Häufig gestellte Fragen
Was trainiert die 3-Bein-Chaturanga-Pose am meisten?
Sie trainiert hauptsächlich die Schulterstabilität, den Trizeps, die Brust und die Rumpfkontrolle, wobei das angehobene Bein und das Gesäß zusätzliche Anforderungen stellen.
Soll ich das angehobene Bein die ganze Zeit gestreckt halten?
Ja, wenn du das Becken gerade halten kannst.
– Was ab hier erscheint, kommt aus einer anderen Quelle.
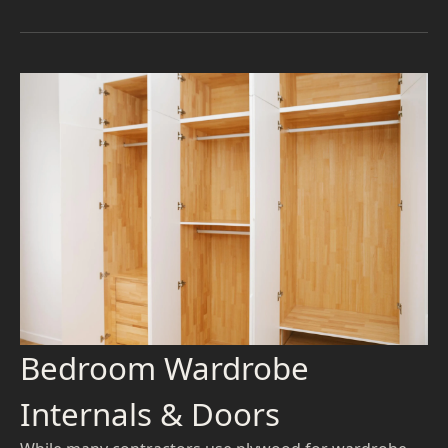
Bedroom Wardrobe
Internals & Doors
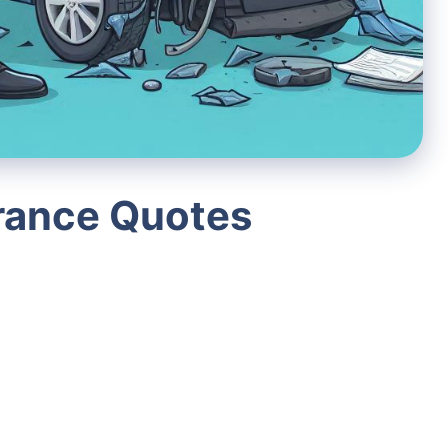
urance Quotes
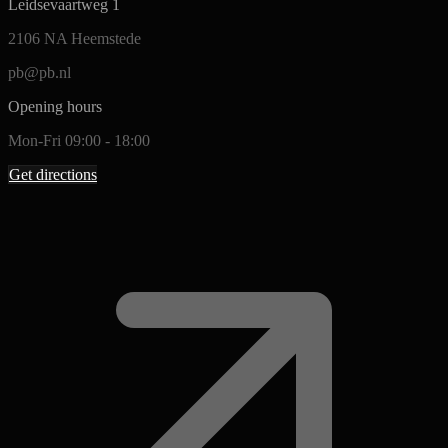
Leidsevaartweg 1
2106 NA Heemstede
pb@pb.nl
Opening hours
Mon-Fri 09:00 - 18:00
Get directions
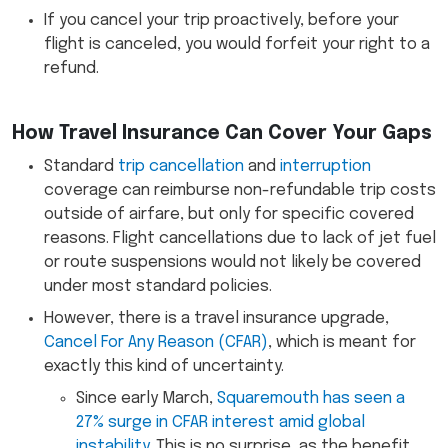
If you cancel your trip proactively, before your
flight is canceled, you would forfeit your right to a
refund.
How Travel Insurance Can Cover Your Gaps
Standard
trip cancellation
and
interruption
coverage can reimburse non-refundable trip costs
outside of airfare, but only for specific covered
reasons. Flight cancellations due to lack of jet fuel
or route suspensions would not likely be covered
under most standard policies.
However, there is a travel insurance upgrade,
Cancel For Any Reason (CFAR)
, which is meant for
exactly this kind of uncertainty.
Since early March,
Squaremouth has seen a
27% surge in CFAR interest amid global
instability
. This is no surprise, as the benefit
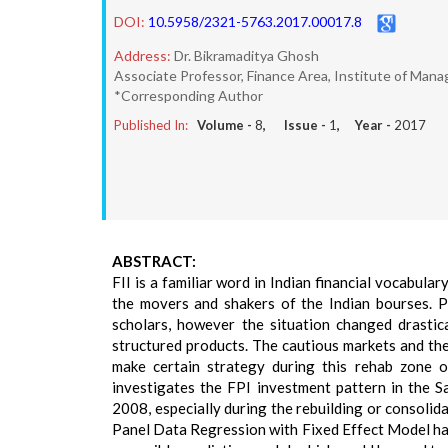
DOI:
10.5958/2321-5763.2017.00017.8
Address:
Dr. Bikramaditya Ghosh
Associate Professor, Finance Area, Institute of Mana
*Corresponding Author
Published In:
Volume -
8
, Issue -
1
, Year -
2017
ABSTRACT:
FII is a familiar word in Indian financial vocabula
the movers and shakers of the Indian bourses. P
scholars, however the situation changed drastic
structured products. The cautious markets and the
make certain strategy during this rehab zone o
investigates the FPI investment pattern in the Sa
2008, especially during the rebuilding or consolida
Panel Data Regression with Fixed Effect Model has 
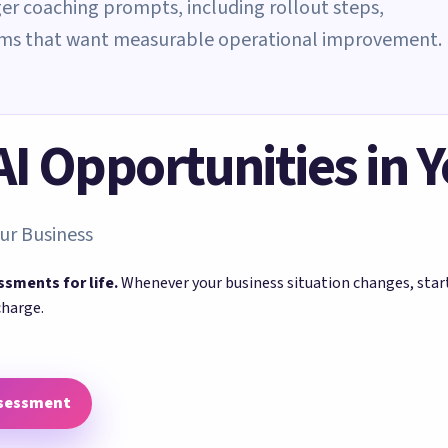
er coaching prompts, including rollout steps,
eams that want measurable operational improvement.
 AI Opportunities in 
ur Business
ssments for life.
Whenever your business situation changes, sta
charge.
ssessment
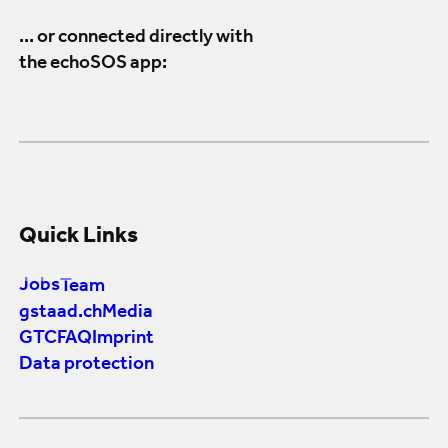
... or connected directly with
the echoSOS app:
Quick Links
Jobs
Team
gstaad.ch
Media
GTC
FAQ
Imprint
Data protection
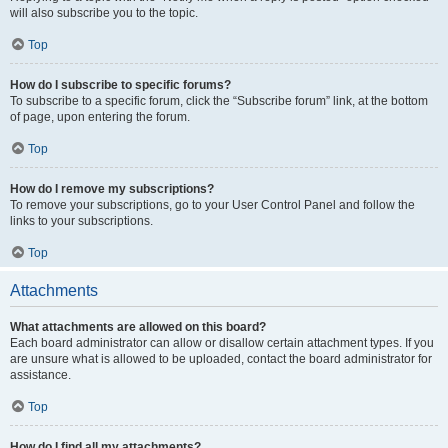
will also subscribe you to the topic.
Top
How do I subscribe to specific forums?
To subscribe to a specific forum, click the “Subscribe forum” link, at the bottom
of page, upon entering the forum.
Top
How do I remove my subscriptions?
To remove your subscriptions, go to your User Control Panel and follow the
links to your subscriptions.
Top
Attachments
What attachments are allowed on this board?
Each board administrator can allow or disallow certain attachment types. If you
are unsure what is allowed to be uploaded, contact the board administrator for
assistance.
Top
How do I find all my attachments?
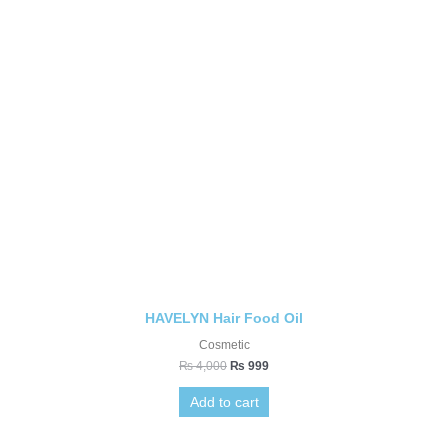
HAVELYN Hair Food Oil
Cosmetic
₨
4,000
₨
999
Add to cart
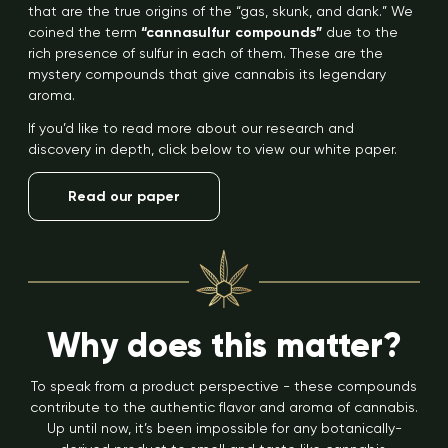
that are the true origins of the “gas, skunk, and dank.” We
coined the term
“cannasulfur compounds”
due to the
rich presence of sulfur in each of them. These are the
mystery compounds that give cannabis its legendary
aroma.
If you’d like to read more about our research and
discovery in depth, click below to view our white paper.
Read our paper
Why does this matter?
To speak from a product perspective - these compounds
contribute to the authentic flavor and aroma of cannabis.
Up until now, it’s been impossible for any botanically-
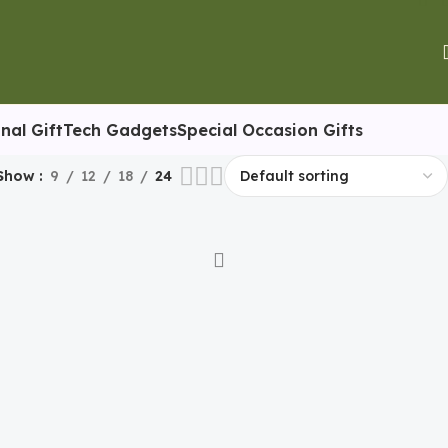
nal Gift
Tech Gadgets
Special Occasion Gifts
Show
9
12
18
24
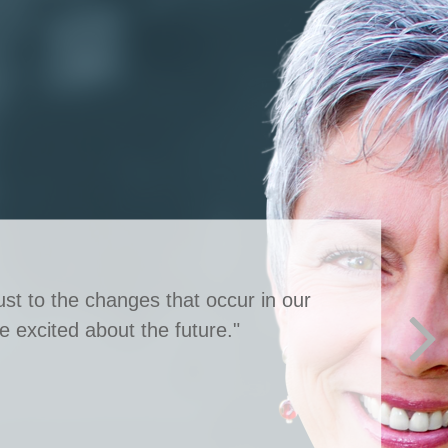
st to the changes that occur in our
e excited about the future."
Ein gestrecktes, aktives Bein macht den Übergang sauberer, aber du kannst das Knie leicht beugen, wenn du mehr Kontrolle benötigst.
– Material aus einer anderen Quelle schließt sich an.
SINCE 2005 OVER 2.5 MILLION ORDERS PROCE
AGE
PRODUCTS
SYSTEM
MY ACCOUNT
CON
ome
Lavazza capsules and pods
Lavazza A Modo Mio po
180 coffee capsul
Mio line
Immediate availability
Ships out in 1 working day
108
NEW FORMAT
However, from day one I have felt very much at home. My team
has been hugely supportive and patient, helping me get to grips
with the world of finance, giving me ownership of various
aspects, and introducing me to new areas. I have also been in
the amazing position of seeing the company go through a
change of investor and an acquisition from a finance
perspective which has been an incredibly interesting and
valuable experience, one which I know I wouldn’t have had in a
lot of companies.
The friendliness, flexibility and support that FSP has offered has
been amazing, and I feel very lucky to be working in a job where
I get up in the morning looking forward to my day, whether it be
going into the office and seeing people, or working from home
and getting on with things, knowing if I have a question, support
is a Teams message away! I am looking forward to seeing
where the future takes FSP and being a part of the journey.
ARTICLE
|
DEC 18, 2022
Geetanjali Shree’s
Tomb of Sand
Wie hoch sollte das Bein in der dreibeinigen Position angehoben werden?
Hoch genug, um das Gesäß und die Beinrückseite zu spüren, aber nicht so hoch, dass dein unterer Rücken ins Hohlkreuz geht oder sich die Hüften verdrehen.
Wo sollten meine Hände während des Chaturanga-Teils sein?
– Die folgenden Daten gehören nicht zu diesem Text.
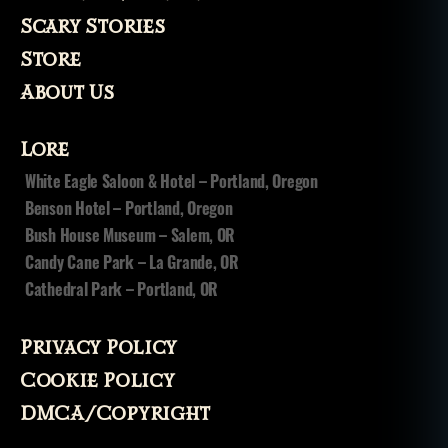
Scary Stories
Store
About Us
Lore
White Eagle Saloon & Hotel – Portland, Oregon
Benson Hotel – Portland, Oregon
Bush House Museum – Salem, OR
Candy Cane Park – La Grande, OR
Cathedral Park – Portland, OR
Privacy Policy
Cookie Policy
DMCA/Copyright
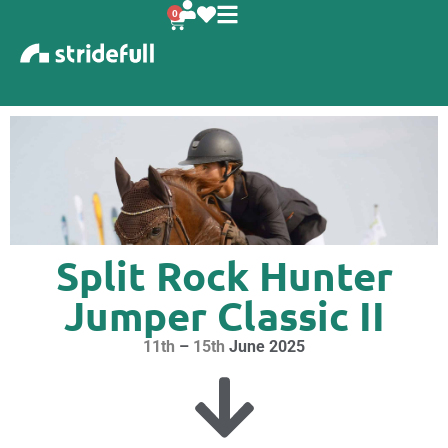
content
0
Split Rock Hunter
Jumper Classic II
11th
–
15th
June 2025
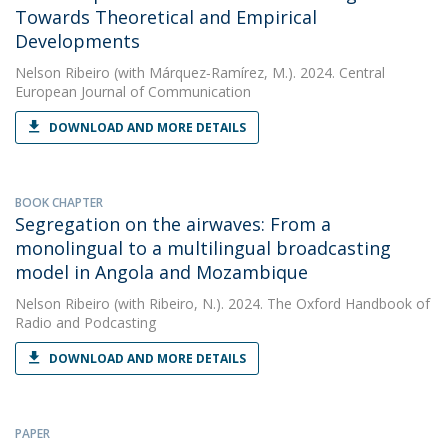
Towards Theoretical and Empirical
Developments
Nelson Ribeiro
(with Márquez‑Ramírez, M.). 2024. Central
European Journal of Communication
DOWNLOAD AND MORE DETAILS
BOOK CHAPTER
Segregation on the airwaves: From a
monolingual to a multilingual broadcasting
model in Angola and Mozambique
Nelson Ribeiro
(with Ribeiro, N.). 2024. The Oxford Handbook of
Radio and Podcasting
DOWNLOAD AND MORE DETAILS
PAPER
Platziere sie unter oder knapp vor den Schultern und halte den Druck auf der gesamten Hand, damit die Handgelenke gestapelt und stabil bleiben.
Warum fühlen sich meine Schultern in dieser Pose zittrig an?
Der Übergang erfordert, dass die Schultern stabilisieren, während sich der Körper nach vorne bewegt und ein Bein angehoben ist. Zittrige Wiederholungen bedeuten meist, dass die Bewegung zu schnell oder der Bewegungsumfang zu groß ist.
Können Anfänger diese Übung machen?
Ja, aber sie funktioniert am besten mit einem reduzierten Bewegungsumfang, einem tiefer angehobenen Bein oder einer Modifikation mit abgelegten Knien, bis sich die Planken- und Chaturanga-Positionen solide anfühlen.
Was ist der häufigste Fehler bei der 3-Bein-Chaturanga-Pose?
Die Rippen öffnen zu lassen und die Hüften zu verdrehen, während das Bein angehoben wird, was den Übergang in ein Schwingen statt in eine kontrollierte Bewegung verwandelt.
Sollte ich mich im Chaturanga ganz bis zum Boden absenken?
Nein. Stoppe, wenn die Oberarme etwa parallel zum Boden sind und sich die Schultern immer noch stabil und kontrolliert anfühlen.